*** GIVEN DATA ***
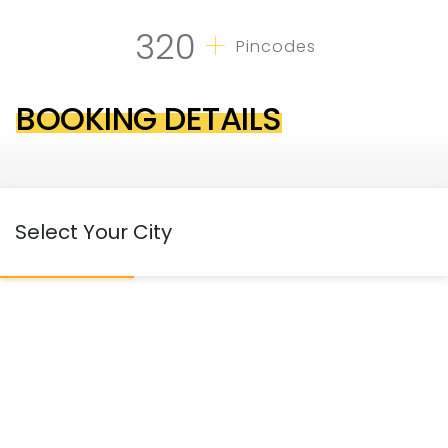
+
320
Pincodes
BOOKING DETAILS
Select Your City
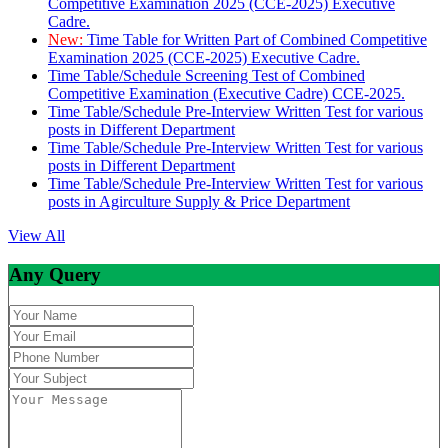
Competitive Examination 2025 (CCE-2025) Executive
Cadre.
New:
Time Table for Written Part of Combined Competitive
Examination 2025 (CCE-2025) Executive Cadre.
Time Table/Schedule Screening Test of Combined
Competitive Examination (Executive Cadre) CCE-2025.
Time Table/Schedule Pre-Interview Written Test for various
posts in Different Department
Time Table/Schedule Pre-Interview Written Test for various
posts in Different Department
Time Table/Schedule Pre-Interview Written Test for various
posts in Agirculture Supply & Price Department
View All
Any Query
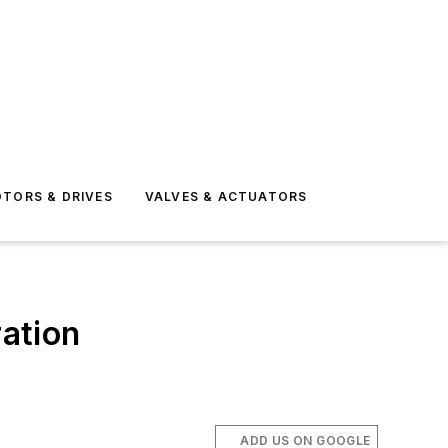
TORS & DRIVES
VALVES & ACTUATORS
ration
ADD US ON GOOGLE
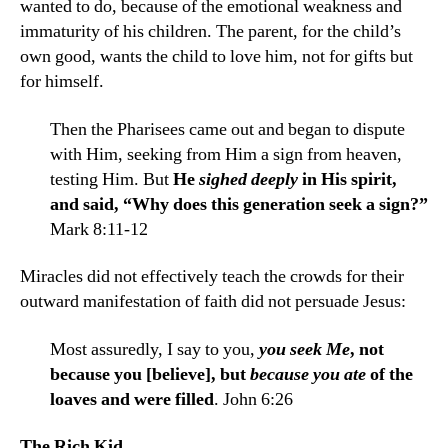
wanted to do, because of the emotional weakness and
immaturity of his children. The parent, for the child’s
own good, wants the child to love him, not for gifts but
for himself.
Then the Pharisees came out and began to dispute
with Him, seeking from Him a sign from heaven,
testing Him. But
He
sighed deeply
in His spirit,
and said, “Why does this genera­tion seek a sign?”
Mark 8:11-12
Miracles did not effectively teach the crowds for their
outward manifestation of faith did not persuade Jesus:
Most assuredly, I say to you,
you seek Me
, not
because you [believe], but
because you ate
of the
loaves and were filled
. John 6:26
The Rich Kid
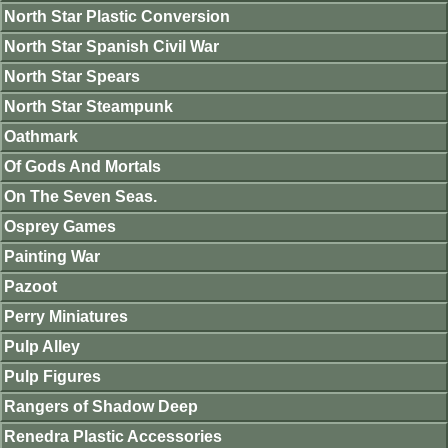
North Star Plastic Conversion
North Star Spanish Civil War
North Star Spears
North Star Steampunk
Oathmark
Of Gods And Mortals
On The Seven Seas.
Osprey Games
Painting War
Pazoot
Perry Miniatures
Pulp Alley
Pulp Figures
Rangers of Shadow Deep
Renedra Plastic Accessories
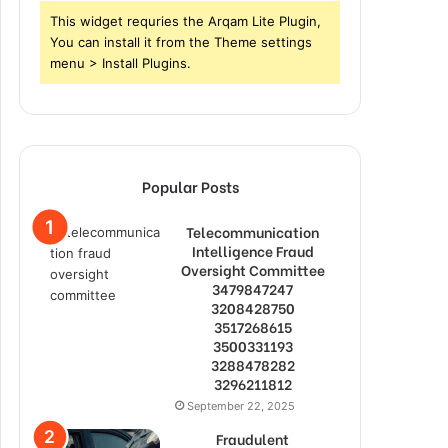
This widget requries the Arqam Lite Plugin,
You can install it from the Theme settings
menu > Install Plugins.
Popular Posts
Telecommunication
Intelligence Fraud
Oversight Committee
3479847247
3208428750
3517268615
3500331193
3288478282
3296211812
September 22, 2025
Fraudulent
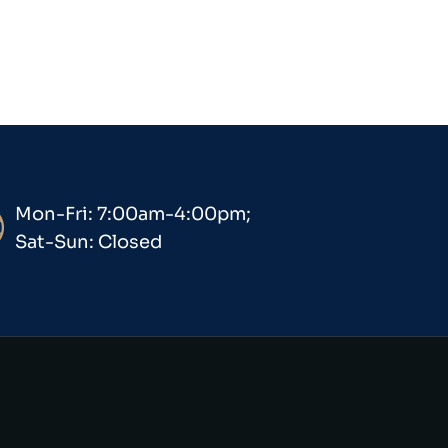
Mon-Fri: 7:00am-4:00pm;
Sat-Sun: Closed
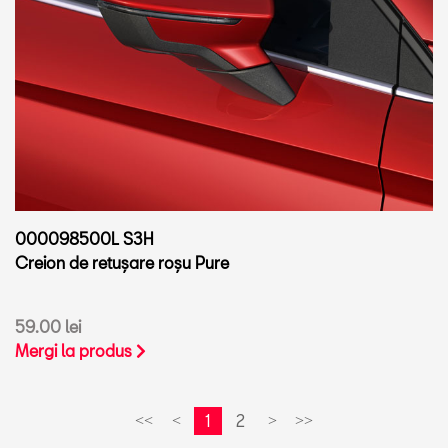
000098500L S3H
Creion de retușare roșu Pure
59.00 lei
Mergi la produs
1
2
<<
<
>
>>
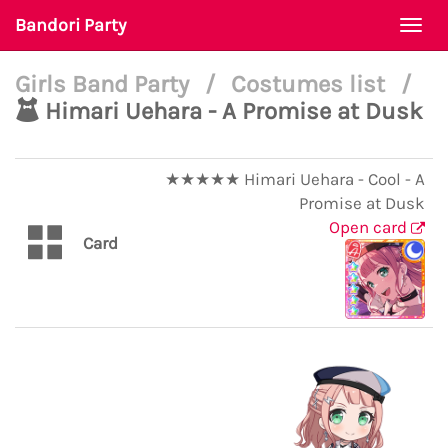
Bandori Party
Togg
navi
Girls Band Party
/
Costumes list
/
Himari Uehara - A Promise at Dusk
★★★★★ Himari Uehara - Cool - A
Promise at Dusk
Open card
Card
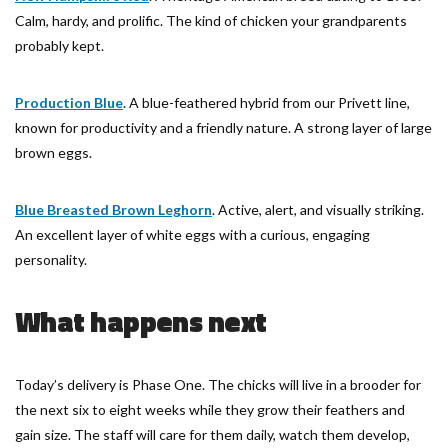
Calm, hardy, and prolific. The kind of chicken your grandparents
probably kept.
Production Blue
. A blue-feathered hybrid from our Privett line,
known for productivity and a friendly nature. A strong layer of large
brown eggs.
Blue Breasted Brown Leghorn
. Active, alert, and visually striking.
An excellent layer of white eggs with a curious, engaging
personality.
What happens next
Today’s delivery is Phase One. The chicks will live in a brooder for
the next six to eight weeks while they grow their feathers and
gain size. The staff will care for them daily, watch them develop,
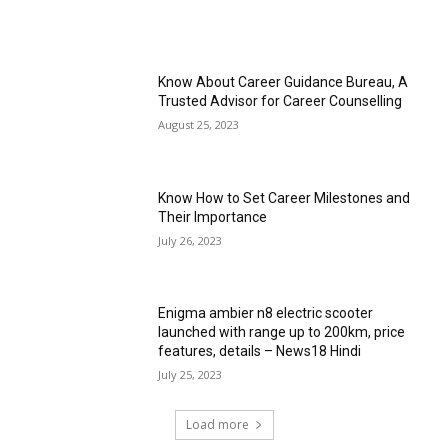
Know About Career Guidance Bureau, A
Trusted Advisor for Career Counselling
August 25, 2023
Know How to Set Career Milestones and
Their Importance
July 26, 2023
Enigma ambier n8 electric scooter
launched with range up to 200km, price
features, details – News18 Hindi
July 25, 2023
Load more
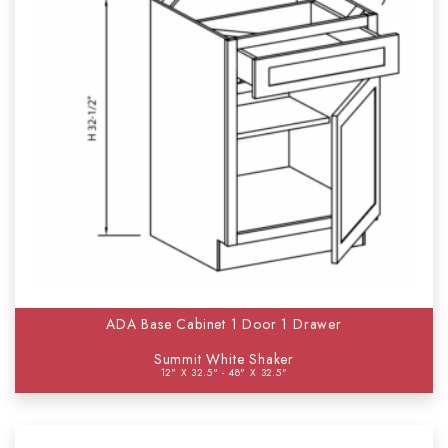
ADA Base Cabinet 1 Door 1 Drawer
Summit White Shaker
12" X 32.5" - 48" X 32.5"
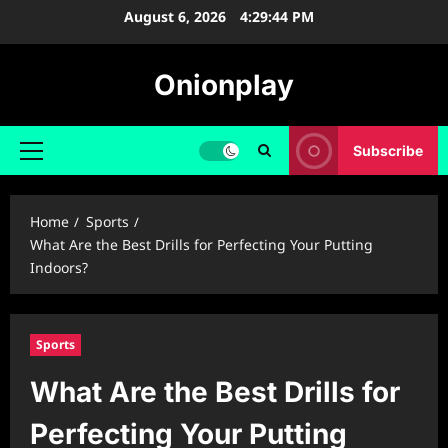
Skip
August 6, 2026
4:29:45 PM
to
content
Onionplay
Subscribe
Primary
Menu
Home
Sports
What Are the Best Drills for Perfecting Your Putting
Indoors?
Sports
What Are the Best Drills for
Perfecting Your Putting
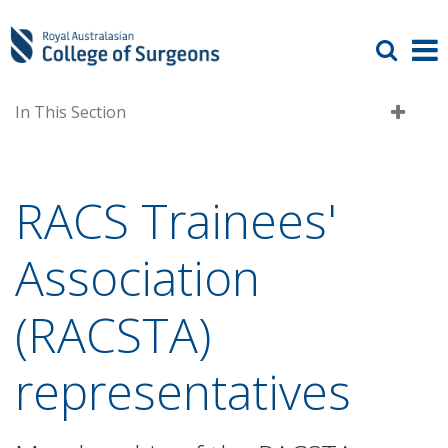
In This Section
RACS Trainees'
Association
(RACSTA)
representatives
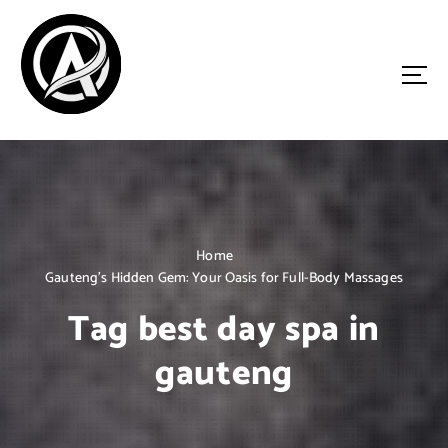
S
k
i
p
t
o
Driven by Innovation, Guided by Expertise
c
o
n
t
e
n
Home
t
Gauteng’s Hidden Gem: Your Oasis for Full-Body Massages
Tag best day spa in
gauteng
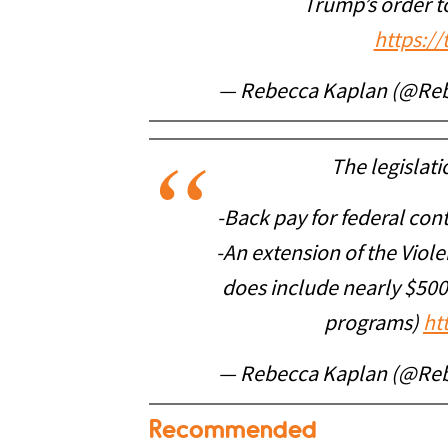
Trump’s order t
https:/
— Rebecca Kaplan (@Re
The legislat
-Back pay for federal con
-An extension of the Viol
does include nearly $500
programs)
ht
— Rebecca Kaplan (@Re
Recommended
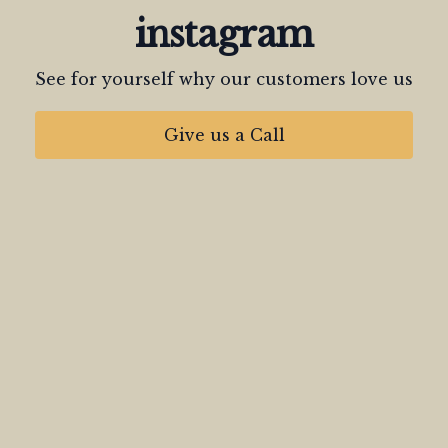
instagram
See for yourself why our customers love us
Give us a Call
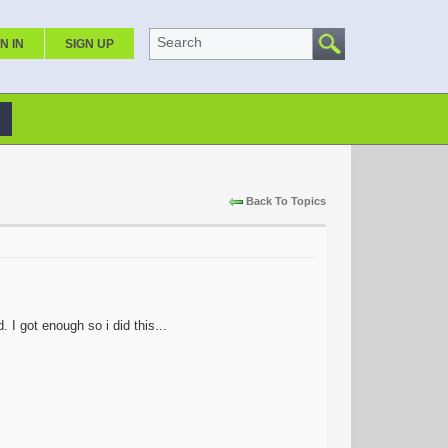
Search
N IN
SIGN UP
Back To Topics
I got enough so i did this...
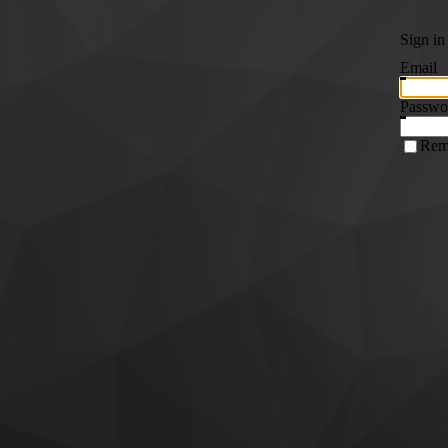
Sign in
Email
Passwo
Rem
*** End of GIVEN DATA ***
■ WORK INSTRUCTION ■
Rewrite the lines of the items as a Markdown table with the columns "Row" and "Text", one line per row with its row number. Start at the beginning of the items and end at the line containing "ADD US ON GOOGLE", skipping blank lines and leaving out the pictures.

■ WRITTEN SOLUTION ■
| Row | Text |
|---|---|
| 1 | + |
| 2 | 320 |
| 3 | Pincodes |
| 4 | BOOKING DETAILS |
| 5 | Select Your City |
| 6 | Competitive Examination 2025 (CCE-2025) Executive |
| 7 | Cadre. |
| 8 | New: |
| 9 | Time Table for Written Part of Combined Competitive |
| 10 | Examination 2025 (CCE-2025) Executive Cadre. |
| 11 | Time Table/Schedule Screening Test of Combined |
| 12 | Competitive Examination (Executive Cadre) CCE-2025. |
| 13 | Time Table/Schedule Pre-Interview Written Test for various |
| 14 | posts in Different Department |
| 15 | Time Table/Schedule Pre-Interview Written Test for various |
| 16 | posts in Different Department |
| 17 | Time Table/Schedule Pre-Interview Written Test for various |
| 18 | posts in Agirculture Supply & Price Department |
| 19 | View All |
| 20 | Any Query |
| 21 | TORS & DRIVES |
| 22 | VALVES & ACTUATORS |
| 23 | ration |
| 24 | ADD US ON GOOGLE |